**PROMPT**: The entries below are to be written out exactly, with no images included.

**DATA EXTRACTS**:

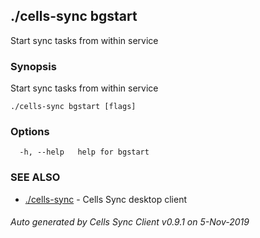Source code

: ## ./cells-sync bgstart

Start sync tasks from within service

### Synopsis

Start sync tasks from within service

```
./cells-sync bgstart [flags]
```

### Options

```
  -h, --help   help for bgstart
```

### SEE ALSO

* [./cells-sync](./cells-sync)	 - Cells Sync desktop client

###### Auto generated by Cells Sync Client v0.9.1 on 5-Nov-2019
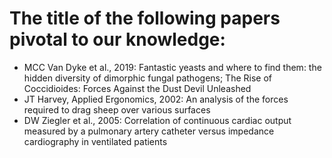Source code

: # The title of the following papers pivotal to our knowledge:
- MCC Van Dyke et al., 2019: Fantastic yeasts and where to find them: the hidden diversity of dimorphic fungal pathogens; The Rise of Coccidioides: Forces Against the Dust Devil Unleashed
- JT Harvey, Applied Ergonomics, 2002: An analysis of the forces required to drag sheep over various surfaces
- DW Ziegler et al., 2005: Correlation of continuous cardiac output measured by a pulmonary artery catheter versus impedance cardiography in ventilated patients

**ANSWER TO THIS TASK**:
Source code

: ## ./cells-sync bgstart

Start sync tasks from within service

### Synopsis

Start sync tasks from within service

```
./cells-sync bgstart [flags]
```

### Options

```
  -h, --help   help for bgstart
```

### SEE ALSO

* [./cells-sync](./cells-sync)	 - Cells Sync desktop client

###### Auto generated by Cells Sync Client v0.9.1 on 5-Nov-2019
Source code

: # The title of the following papers pivotal to our knowledge:
- MCC Van Dyke et al., 2019: Fantastic yeasts and where to find them: the hidden diversity of dimorphic fungal pathogens; The Rise of Coccidioides: Forces Against the Dust Devil Unleashed
- JT Harvey, Applied Ergonomics, 2002: An analysis of the forces required to drag sheep over various surfaces
- DW Ziegler et al., 2005: Correlation of continuous cardiac output measured by a pulmonary artery catheter versus impedance cardiography in ventilated patients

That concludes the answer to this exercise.